Task input: Begin
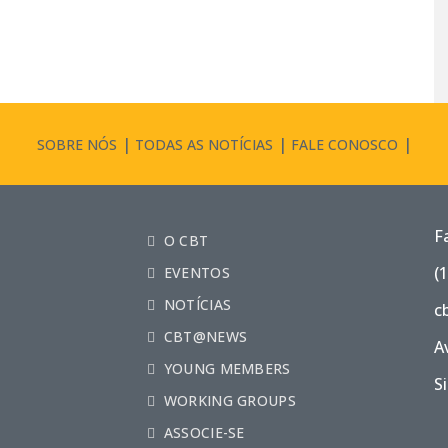
SOBRE NÓS
TODAS AS NOTÍCIAS
FALE CONOSCO
F
O CBT
(
EVENTOS
NOTÍCIAS
c
CBT@NEWS
A
YOUNG MEMBERS
S
WORKING GROUPS
ASSOCIE-SE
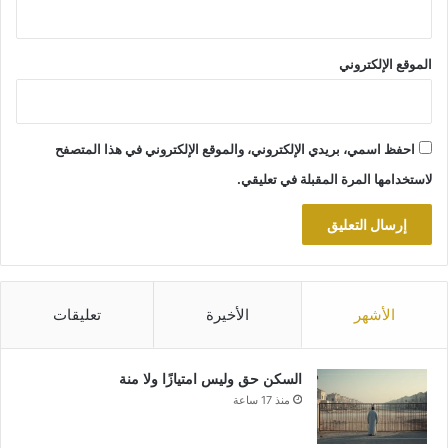
الموقع الإلكتروني
احفظ اسمي، بريدي الإلكتروني، والموقع الإلكتروني في هذا المتصفح
لاستخدامها المرة المقبلة في تعليقي.
الأشهر
الأخيرة
تعليقات
السكن حق وليس امتيازًا ولا منة
منذ 17 ساعة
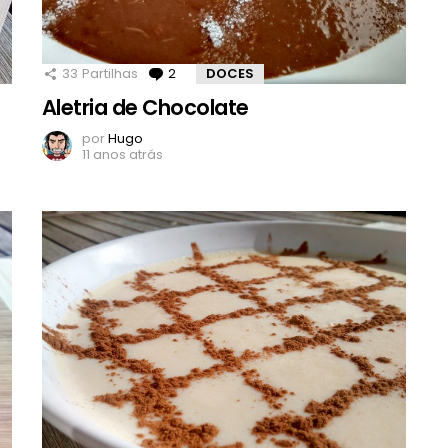
33
Partilhas
2
Comentários
DOCES
Aletria de Chocolate
por
Hugo
11 anos atrás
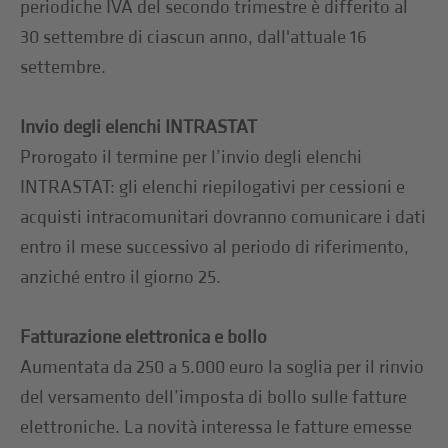
periodiche IVA del secondo trimestre è differito al
30 settembre di ciascun anno, dall'attuale 16
settembre.
Invio degli elenchi INTRASTAT
Prorogato il termine per l’invio degli elenchi
INTRASTAT: gli elenchi riepilogativi per cessioni e
acquisti intracomunitari dovranno comunicare i dati
entro il mese successivo al periodo di riferimento,
anziché entro il giorno 25.
Fatturazione elettronica e bollo
Aumentata da 250 a 5.000 euro la soglia per il rinvio
del versamento dell’imposta di bollo sulle fatture
elettroniche. La novità interessa le fatture emesse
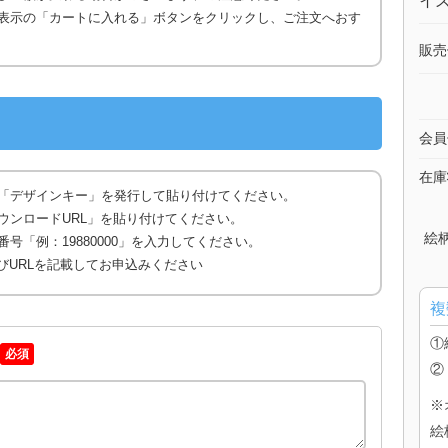
イズ
表示の「カートに入れる」ボタンをクリックし、ご注文へおす
販売
会員
在庫
「デザインキー」を発行して貼り付けてください。
ウンロードURL」を貼り付けてください。
絵
号「例：19880000」を入力してください。
びURLを記載してお申込みください
複
①
必須
②
※
絵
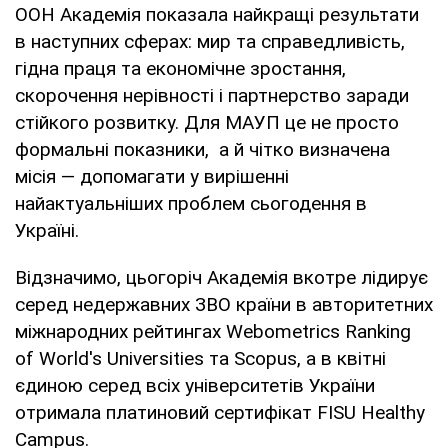
ООН Академія показала найкращі результати
в наступних сферах: мир та справедливість,
гідна праця та економічне зростання,
скорочення нерівності і партнерство заради
стійкого розвитку. Для МАУП це не просто
формальні показники, а й чітко визначена
місія — допомагати у вирішенні
найактуальніших проблем сьогодення в
Україні.
Відзначимо, цьогоріч Академія вкотре лідирує
серед недержавних ЗВО країни в авторитетних
міжнародних рейтингах Webometrics Ranking
of World's Universities та Scopus, а в квітні
єдиною серед всіх університетів України
отримала платиновий сертифікат FISU Healthy
Campus.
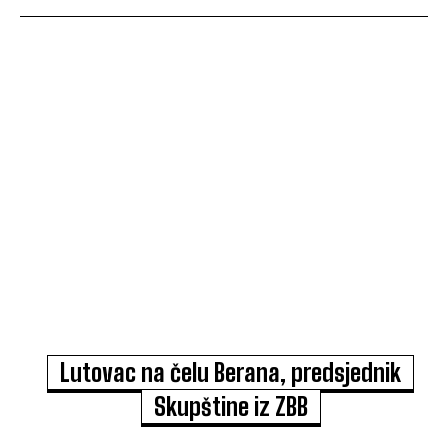
Lutovac na čelu Berana, predsjednik
Skupštine iz ZBB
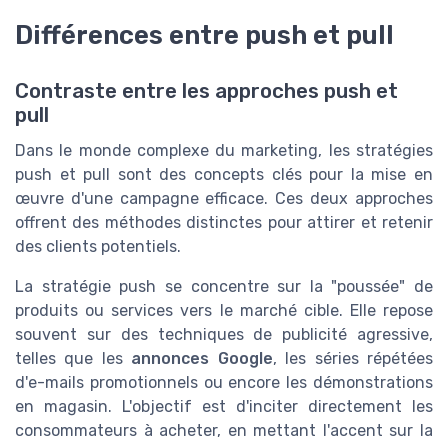
Différences entre push et pull
Contraste entre les approches push et
pull
Dans le monde complexe du marketing, les stratégies
push et pull sont des concepts clés pour la mise en
œuvre d'une campagne efficace. Ces deux approches
offrent des méthodes distinctes pour attirer et retenir
des clients potentiels.
La stratégie push se concentre sur la "poussée" de
produits ou services vers le marché cible. Elle repose
souvent sur des techniques de publicité agressive,
telles que les
annonces Google
, les séries répétées
d'e-mails promotionnels ou encore les démonstrations
en magasin. L'objectif est d'inciter directement les
consommateurs à acheter, en mettant l'accent sur la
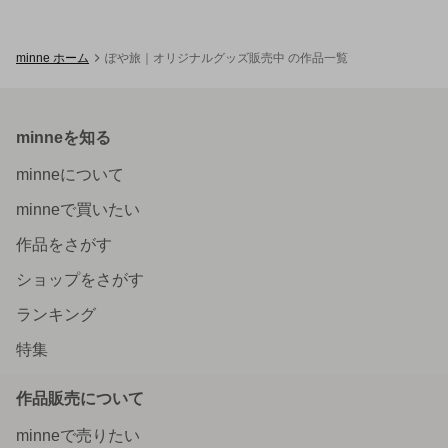
minne ホーム
ぽや旅｜オリジナルグッズ販売中 の作品一覧
minneを知る
minneについて
minneで買いたい
作品をさがす
ショップをさがす
ランキング
特集
作品販売について
minneで売りたい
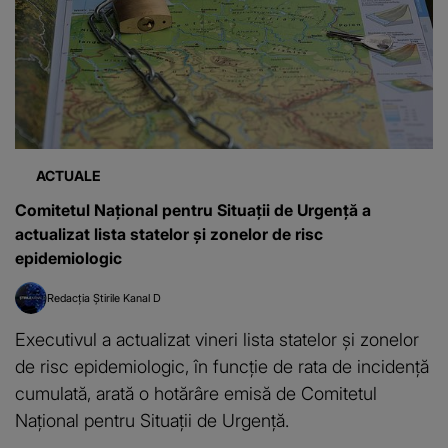
ACTUALE
Comitetul Naţional pentru Situaţii de Urgenţă a
actualizat lista statelor şi zonelor de risc
epidemiologic
Redacția Știrile Kanal D
Executivul a actualizat vineri lista statelor şi zonelor
de risc epidemiologic, în funcţie de rata de incidenţă
cumulată, arată o hotărâre emisă de Comitetul
Naţional pentru Situaţii de Urgenţă.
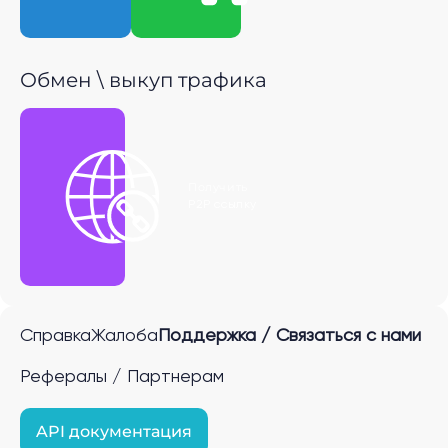
Обмен \ выкуп трафика
Получить
P2P ссылку
Справка
Жалоба
Поддержка / Связаться с нами
Рефералы / Партнерам
API документация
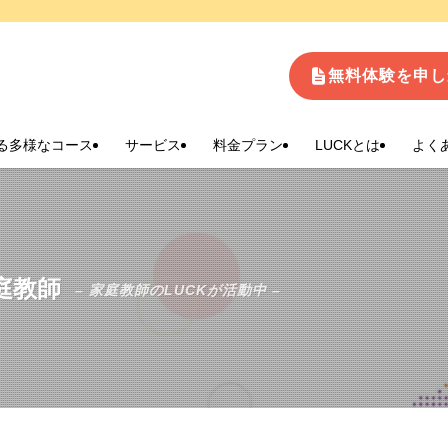
生
無料体験を申し
る多様なコース
サービス
料金プラン
LUCKとは
よく
庭教師
– 家庭教師のLUCKが活動中 –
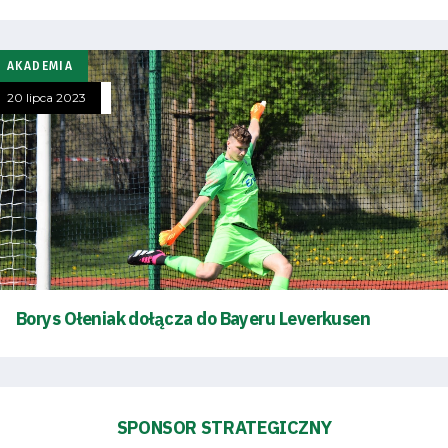
zespół
AKADEMIA
Amp
20 lipca 2023
Futbol
Akademia
Aktualności
Warta
Borys Ołeniak dołącza do Bayeru Leverkusen
TV
Fundacja
SPONSOR STRATEGICZNY
Biznes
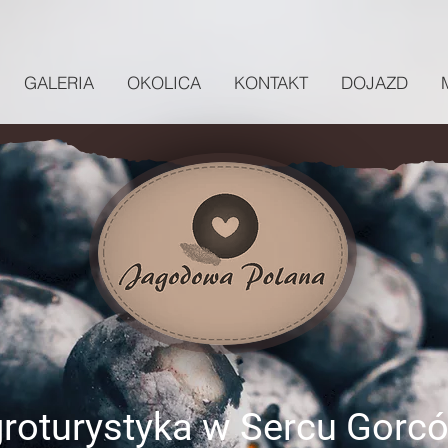
GALERIA
OKOLICA
KONTAKT
DOJAZD
roturystyka w Sercu Gorc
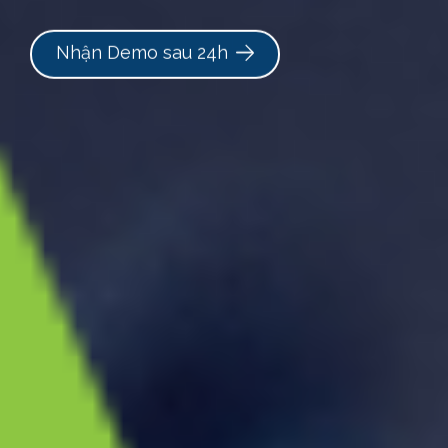
Nhận Demo sau 24h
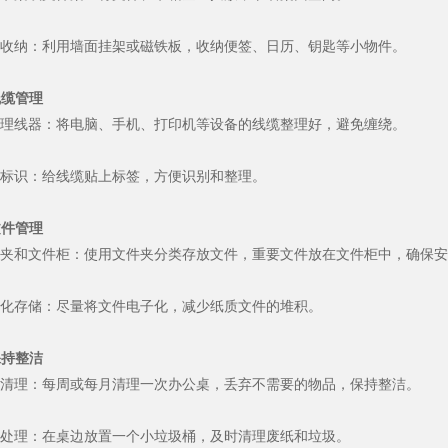
收纳：利用墙面挂架或磁铁板，收纳便签、日历、钥匙等小物件。
 线缆管理
理线器：将电脑、手机、打印机等设备的线缆整理好，避免缠绕。
标识：给线缆贴上标签，方便识别和整理。
 文件管理
夹和文件柜：使用文件夹分类存放文件，重要文件放在文件柜中，确保安
化存储：尽量将文件电子化，减少纸质文件的堆积。
 保持整洁
清理：每周或每月清理一次办公桌，丢弃不需要的物品，保持整洁。
处理：在桌边放置一个小垃圾桶，及时清理废纸和垃圾。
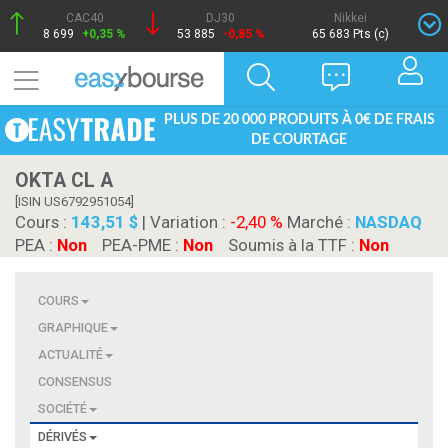
CAC40
DJ30
Nikkei
8 699
+0,35 %
53 885
-0,85 %
65 683 Pts (c)
PLUS DE 20 000 PRODUITS À 0€ DE FRAIS
DE COURTAGE
OKTA CL A
[ISIN US6792951054]
Cours :
143,51 $
| Variation :
-2,40 %
Marché :
NASDAQ
PEA :
Non
PEA-PME :
Non
Soumis à la TTF :
Non
COURS
GRAPHIQUE
ACTUALITÉ
CONSENSUS
SOCIÉTÉ
DÉRIVÉS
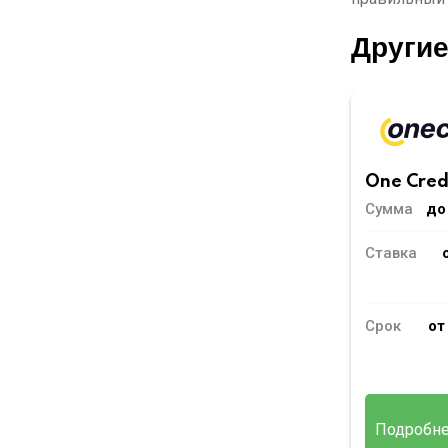
Други
One Cred
Сумма
до
Ставка
Срок
от
Подробн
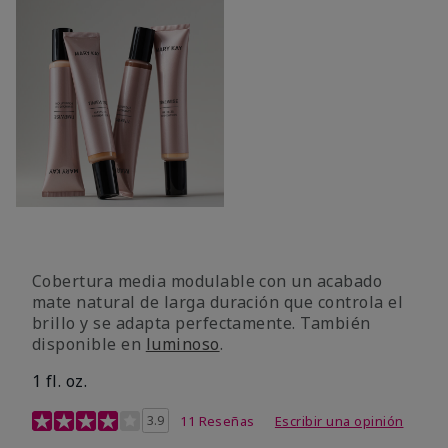
Cobertura media modulable con un acabado
mate natural de larga duración que controla el
brillo y se adapta perfectamente. También
disponible en
luminoso
.
1 fl. oz.
Calificación de clientes de 3,1 de 5
3.9
11 Reseñas
Escribir una opinión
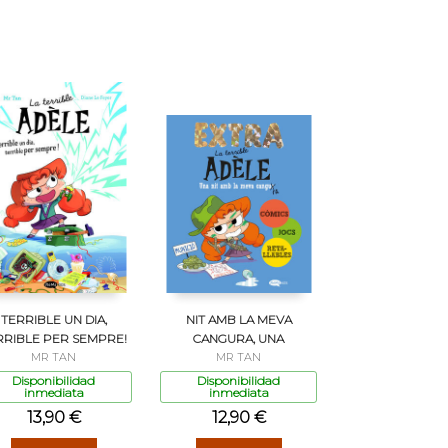
TERRIBLE UN DIA,
NIT AMB LA MEVA
RRIBLE PER SEMPRE!
CANGURA, UNA
MR TAN
MR TAN
Disponibilidad
Disponibilidad
inmediata
inmediata
13,90 €
12,90 €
Task input: End
__Prompt__.
The task requires that every line above be transcribed exactly, without the images.

__Solution below__.
SOBRE NÓS
TODAS AS NOTÍCIAS
FALE CONOSCO
F
O CBT
(
EVENTOS
NOTÍCIAS
c
CBT@NEWS
A
YOUNG MEMBERS
S
WORKING GROUPS
ASSOCIE-SE
الموقع الإلكتروني
احفظ اسمي، بريدي الإلكتروني، والموقع الإلكتروني في هذا المتصفح
لاستخدامها المرة المقبلة في تعليقي.
الأشهر
الأخيرة
تعليقات
السكن حق وليس امتيازًا ولا منة
منذ 17 ساعة
33
Partilhas
2
Comentários
DOCES
Aletria de Chocolate
por
Hugo
11 anos atrás
periodiche IVA del secondo trimestre è differito al
30 settembre di ciascun anno, dall'attuale 16
settembre.
Invio degli elenchi INTRASTAT
Prorogato il termine per l’invio degli elenchi
INTRASTAT: gli elenchi riepilogativi per cessioni e
acquisti intracomunitari dovranno comunicare i dati
entro il mese successivo al periodo di riferimento,
anziché entro il giorno 25.
Fatturazione elettronica e bollo
Aumentata da 250 a 5.000 euro la soglia per il rinvio
del versamento dell’imposta di bollo sulle fatture
elettroniche. La novità interessa le fatture emesse
イズ
表示の「カートに入れる」ボタンをクリックし、ご注文へおす
販売
会員
在庫
「デザインキー」を発行して貼り付けてください。
ウンロードURL」を貼り付けてください。
絵
号「例：19880000」を入力してください。
びURLを記載してお申込みください
複
①
必須
②
※
絵
ООН Академія показала найкращі результати
в наступних сферах: мир та справедливість,
гідна праця та економічне зростання,
скорочення нерівності і партнерство заради
стійкого розвитку. Для МАУП це не просто
формальні показники, а й чітко визначена
місія — допомагати у вирішенні
найактуальніших проблем сьогодення в
Україні.
Відзначимо, цьогоріч Академія вкотре лідирує
серед недержавних ЗВО країни в авторитетних
міжнародних рейтингах Webometrics Ranking
of World's Universities та Scopus, а в квітні
єдиною серед всіх університетів України
отримала платиновий сертифікат FISU Healthy
Campus.
Lutovac na čelu Berana, predsjednik
Skupštine iz ZBB
Différences entre push et pull
Contraste entre les approches push et
pull
Dans le monde complexe du marketing, les stratégies
push et pull sont des concepts clés pour la mise en
œuvre d'une campagne efficace. Ces deux approches
offrent des méthodes distinctes pour attirer et retenir
des clients potentiels.
La stratégie push se concentre sur la "poussée" de
produits ou services vers le marché cible. Elle repose
souvent sur des techniques de publicité agressive,
telles que les
annonces Google
, les séries répétées
d'e-mails promotionnels ou encore les démonstrations
en magasin. L'objectif est d'inciter directement les
consommateurs à acheter, en mettant l'accent sur la
minne ホーム
ぽや旅｜オリジナルグッズ販売中 の作品一覧
minneを知る
minneについて
minneで買いたい
作品をさがす
ショップをさがす
ランキング
特集
作品販売について
minneで売りたい
ACTUALE
Comitetul Naţional pentru Situaţii de Urgenţă a
actualizat lista statelor şi zonelor de risc
epidemiologic
Redacția Știrile Kanal D
Executivul a actualizat vineri lista statelor şi zonelor
de risc epidemiologic, în funcţie de rata de incidenţă
cumulată, arată o hotărâre emisă de Comitetul
Naţional pentru Situaţii de Urgenţă.
Обмен \ выкуп трафика
Получить
P2P ссылку
Справка
Жалоба
Поддержка / Связаться с нами
Рефералы / Партнерам
API документация
生
無料体験を申し
る多様なコース
サービス
料金プラン
LUCKとは
よく
庭教師
– 家庭教師のLUCKが活動中 –
zespół
AKADEMIA
Amp
20 lipca 2023
Futbol
Akademia
Aktualności
Warta
Borys Ołeniak dołącza do Bayeru Leverkusen
TV
Fundacja
SPONSOR STRATEGICZNY
Biznes
GALERIA
OKOLICA
KONTAKT
DOJAZD
roturystyka w Sercu Gorc
Nhận Demo sau 24h
收纳：利用墙面挂架或磁铁板，收纳便签、日历、钥匙等小物件。
 线缆管理
理线器：将电脑、手机、打印机等设备的线缆整理好，避免缠绕。
标识：给线缆贴上标签，方便识别和整理。
 文件管理
夹和文件柜：使用文件夹分类存放文件，重要文件放在文件柜中，确保安
化存储：尽量将文件电子化，减少纸质文件的堆积。
 保持整洁
清理：每周或每月清理一次办公桌，丢弃不需要的物品，保持整洁。
处理：在桌边放置一个小垃圾桶，及时清理废纸和垃圾。
CAC40
DJ30
Nikkei
8 699
+0,35 %
53 885
-0,85 %
65 683 Pts (c)
PLUS DE 20 000 PRODUITS À 0€ DE FRAIS
DE COURTAGE
OKTA CL A
[ISIN US6792951054]
Cours :
143,51 $
| Variation :
-2,40 %
Marché :
NASDAQ
PEA :
Non
PEA-PME :
Non
Soumis à la TTF :
Non
COURS
GRAPHIQUE
ACTUALITÉ
CONSENSUS
SOCIÉTÉ
DÉRIVÉS
Други
One Cred
Сумма
до
Ставка
Срок
от
Подробн
Cobertura media modulable con un acabado
mate natural de larga duración que controla el
brillo y se adapta perfectamente. También
disponible en
luminoso
.
1 fl. oz.
Calificación de clientes de 3,1 de 5
3.9
11 Reseñas
Escribir una opinión
TERRIBLE UN DIA,
NIT AMB LA MEVA
RRIBLE PER SEMPRE!
CANGURA, UNA
MR TAN
MR TAN
Disponibilidad
Disponibilidad
inmediata
inmediata
13,90 €
12,90 €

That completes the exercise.